Let's compare it with strace:
RAYON_NUM_THREADS=1 strace -s0 -f -e mmap,munmap ./target/release/debuginfod-rs ~/Downloads/RPM-part
[2024-01-15T20:29:33.335Z INFO debuginfod_rs] walking 1917 RPM files (5.6 GB)
mmap(NULL, 2101248, PROT_NONE, MAP_PRIVATE|MAP_ANONYMOUS|MAP_STACK, -1, 0) = 0x7fa62ebff000
strace: Process 20665 attached
[pid 20665] mmap(NULL, 12288, PROT_READ|PROT_WRITE, MAP_PRIVATE|MAP_ANONYMOUS|MAP_STACK, -1, 0) = 0x7fa62f168000
[pid 20665] mmap(NULL, 134217728, PROT_NONE, MAP_PRIVATE|MAP_ANONYMOUS, -1, 0) = 0x7fa626bff000
[pid 20665] munmap(0x7fa626bff000, 20975616) = 0
[pid 20665] munmap(0x7fa62c000000, 46133248) = 0
[pid 20665] mmap(NULL, 135168, PROT_READ|PROT_WRITE, MAP_PRIVATE|MAP_ANONYMOUS, -1, 0) = 0x7fa62f026000
[pid 20665] mmap(NULL, 8785920, PROT_READ|PROT_WRITE, MAP_PRIVATE|MAP_ANONYMOUS, -1, 0) = 0x7fa62e39e000
[pid 20665] munmap(0x7fa62f026000, 135168) = 0
[pid 20665] munmap(0x7fa62e39e000, 8785920) = 0
(Note the output comes from 2 runs of the application, but the symptoms are the same).

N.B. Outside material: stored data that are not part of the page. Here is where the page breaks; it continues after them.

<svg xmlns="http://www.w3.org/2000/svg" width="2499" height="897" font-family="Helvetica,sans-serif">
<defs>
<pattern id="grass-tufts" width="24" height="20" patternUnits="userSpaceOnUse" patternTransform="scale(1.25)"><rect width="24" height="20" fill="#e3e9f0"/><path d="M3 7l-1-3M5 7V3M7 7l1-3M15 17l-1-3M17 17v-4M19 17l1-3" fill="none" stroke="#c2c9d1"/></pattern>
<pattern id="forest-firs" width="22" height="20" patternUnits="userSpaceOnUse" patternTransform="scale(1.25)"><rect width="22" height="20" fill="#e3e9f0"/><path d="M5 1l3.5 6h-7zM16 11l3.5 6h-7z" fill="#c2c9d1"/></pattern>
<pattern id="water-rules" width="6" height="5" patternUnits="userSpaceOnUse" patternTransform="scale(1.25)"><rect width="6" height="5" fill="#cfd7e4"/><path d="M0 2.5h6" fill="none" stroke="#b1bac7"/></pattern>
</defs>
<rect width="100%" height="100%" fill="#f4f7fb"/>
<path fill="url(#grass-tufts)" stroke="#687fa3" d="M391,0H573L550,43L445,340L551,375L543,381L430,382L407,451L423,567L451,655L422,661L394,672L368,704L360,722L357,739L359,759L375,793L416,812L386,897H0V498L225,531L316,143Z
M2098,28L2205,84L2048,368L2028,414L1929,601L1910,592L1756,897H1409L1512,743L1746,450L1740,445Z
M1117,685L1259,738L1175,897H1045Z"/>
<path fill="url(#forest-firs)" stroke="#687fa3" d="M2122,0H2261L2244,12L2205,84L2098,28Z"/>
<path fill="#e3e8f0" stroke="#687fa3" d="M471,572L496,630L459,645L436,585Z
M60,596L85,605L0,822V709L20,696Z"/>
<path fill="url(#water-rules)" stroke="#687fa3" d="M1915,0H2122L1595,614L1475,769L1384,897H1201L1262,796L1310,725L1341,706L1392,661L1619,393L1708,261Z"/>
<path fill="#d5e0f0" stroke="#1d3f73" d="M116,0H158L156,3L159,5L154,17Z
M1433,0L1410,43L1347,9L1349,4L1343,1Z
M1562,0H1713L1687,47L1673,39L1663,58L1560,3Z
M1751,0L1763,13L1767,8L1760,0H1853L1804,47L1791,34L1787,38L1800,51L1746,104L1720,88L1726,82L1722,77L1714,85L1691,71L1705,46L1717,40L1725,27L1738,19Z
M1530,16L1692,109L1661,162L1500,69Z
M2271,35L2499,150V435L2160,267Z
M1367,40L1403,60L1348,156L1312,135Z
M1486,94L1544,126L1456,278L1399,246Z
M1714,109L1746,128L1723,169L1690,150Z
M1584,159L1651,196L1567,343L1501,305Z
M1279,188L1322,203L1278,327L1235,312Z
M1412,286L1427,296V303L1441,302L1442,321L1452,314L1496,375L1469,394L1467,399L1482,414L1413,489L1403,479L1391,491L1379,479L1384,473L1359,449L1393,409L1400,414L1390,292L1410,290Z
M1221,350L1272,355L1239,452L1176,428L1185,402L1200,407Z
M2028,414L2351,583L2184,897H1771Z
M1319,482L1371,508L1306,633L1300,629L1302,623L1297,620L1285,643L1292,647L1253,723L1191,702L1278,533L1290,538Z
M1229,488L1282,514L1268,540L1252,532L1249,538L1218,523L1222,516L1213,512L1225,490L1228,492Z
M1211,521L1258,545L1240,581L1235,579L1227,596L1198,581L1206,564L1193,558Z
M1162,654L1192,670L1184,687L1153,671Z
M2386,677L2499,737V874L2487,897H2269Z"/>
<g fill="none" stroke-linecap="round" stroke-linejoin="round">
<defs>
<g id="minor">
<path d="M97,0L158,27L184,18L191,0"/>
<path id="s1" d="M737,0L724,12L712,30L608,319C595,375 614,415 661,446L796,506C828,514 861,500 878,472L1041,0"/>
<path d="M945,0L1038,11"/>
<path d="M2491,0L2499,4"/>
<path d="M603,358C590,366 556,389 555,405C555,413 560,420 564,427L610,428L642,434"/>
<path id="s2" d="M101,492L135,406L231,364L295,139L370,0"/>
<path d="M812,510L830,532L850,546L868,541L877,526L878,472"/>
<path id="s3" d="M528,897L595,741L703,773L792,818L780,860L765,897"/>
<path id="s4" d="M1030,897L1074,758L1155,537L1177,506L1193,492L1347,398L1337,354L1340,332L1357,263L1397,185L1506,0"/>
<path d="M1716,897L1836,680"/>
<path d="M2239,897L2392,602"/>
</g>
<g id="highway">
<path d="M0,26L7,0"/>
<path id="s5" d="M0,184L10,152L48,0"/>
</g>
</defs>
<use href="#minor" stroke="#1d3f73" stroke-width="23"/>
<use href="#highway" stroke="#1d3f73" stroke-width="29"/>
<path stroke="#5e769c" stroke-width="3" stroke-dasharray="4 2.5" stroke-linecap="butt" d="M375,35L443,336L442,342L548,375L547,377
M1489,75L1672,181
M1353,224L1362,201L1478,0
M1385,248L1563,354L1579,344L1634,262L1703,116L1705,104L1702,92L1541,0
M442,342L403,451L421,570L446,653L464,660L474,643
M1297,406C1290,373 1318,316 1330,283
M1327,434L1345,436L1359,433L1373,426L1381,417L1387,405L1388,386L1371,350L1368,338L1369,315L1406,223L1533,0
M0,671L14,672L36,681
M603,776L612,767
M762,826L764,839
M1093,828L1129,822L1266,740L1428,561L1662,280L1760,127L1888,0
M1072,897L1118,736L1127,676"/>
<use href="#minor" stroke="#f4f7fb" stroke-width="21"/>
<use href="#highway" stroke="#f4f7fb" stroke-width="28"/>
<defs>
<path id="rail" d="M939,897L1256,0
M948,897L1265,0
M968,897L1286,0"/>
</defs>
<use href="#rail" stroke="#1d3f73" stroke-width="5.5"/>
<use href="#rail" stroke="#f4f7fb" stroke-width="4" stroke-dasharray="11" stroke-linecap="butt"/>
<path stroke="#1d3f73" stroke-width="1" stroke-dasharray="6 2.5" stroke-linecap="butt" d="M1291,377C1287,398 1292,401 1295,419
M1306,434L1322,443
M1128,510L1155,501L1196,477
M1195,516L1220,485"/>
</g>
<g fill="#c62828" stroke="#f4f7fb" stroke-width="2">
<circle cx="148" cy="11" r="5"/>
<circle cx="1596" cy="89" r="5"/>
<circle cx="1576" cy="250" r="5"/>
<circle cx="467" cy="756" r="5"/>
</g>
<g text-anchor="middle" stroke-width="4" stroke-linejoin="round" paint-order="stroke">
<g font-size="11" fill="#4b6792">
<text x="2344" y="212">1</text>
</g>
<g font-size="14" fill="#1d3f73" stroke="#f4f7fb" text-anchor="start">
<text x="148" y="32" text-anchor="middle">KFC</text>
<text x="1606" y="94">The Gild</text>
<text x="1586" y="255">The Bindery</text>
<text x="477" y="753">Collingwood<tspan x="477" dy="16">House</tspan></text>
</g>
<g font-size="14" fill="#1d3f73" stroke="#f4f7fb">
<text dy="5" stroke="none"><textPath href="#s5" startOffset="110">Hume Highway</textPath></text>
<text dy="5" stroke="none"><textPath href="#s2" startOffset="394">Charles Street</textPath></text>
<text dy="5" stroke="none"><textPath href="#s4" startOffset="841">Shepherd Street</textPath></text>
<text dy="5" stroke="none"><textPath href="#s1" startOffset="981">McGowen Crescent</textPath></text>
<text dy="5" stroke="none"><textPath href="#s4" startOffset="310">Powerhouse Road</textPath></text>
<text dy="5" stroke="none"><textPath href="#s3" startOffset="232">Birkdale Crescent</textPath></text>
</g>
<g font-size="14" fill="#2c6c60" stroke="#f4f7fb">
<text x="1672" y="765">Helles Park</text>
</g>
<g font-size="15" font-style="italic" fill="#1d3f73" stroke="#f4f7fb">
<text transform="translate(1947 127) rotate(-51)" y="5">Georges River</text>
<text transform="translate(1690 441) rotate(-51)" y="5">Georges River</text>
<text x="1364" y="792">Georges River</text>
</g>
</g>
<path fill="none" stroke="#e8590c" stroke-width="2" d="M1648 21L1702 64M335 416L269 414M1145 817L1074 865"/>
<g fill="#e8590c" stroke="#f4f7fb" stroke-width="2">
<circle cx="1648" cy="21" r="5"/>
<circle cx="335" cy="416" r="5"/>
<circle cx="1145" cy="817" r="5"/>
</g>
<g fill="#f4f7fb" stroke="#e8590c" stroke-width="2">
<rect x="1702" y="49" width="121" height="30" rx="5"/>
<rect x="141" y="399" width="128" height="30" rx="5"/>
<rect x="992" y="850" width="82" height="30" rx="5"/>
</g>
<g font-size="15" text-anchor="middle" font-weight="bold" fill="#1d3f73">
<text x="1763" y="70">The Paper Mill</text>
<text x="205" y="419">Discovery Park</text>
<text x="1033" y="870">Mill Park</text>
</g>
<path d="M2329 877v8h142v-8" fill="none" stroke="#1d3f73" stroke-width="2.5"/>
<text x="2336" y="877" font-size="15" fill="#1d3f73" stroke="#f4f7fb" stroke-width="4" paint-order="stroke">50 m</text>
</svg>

What happens: after the stack is created for the thread, mmap for 128MiB happens followed by unmmap of ~64MiB. The problem is MEVI can't get the mmap:
[pid 20665] mmap(NULL, 134217728, PROT_NONE, MAP_PRIVATE|MAP_ANONYMOUS, -1, 0) = 0x7fa626bff000
(while the 2 unmaps of the particular region are properly covered).
Any idea what can happen?
Got it! Oh, it's smart:
[pid 24127] mmap(NULL, 134217728, PROT_NONE, MAP_PRIVATE|MAP_ANONYMOUS, -1, 0) = 0x7f6d743ff000
[pid 24127] munmap(0x7f6d743ff000, 62918656) = 0
[pid 24127] munmap(0x7f6d7c000000, 4190208) = 0
[pid 24127] mprotect(0x7f6d78000000, 135168, PROT_READ|PROT_WRITE) = 0
So it first calls mmap
for a chunk without any protection level, then it shrinks it and only after that the protection is set to PROT_READ|PROT_WRITE
!
glibc implementation proves my theory: https://github.com/bminor/glibc/blob/master/malloc/arena.c#L404-L441
That makes sense to me! Are you up for writing a PR for this? I don't have a lot of time to look at mevi right now but I'd happily review something.
Sure, I've just created a pull request for it.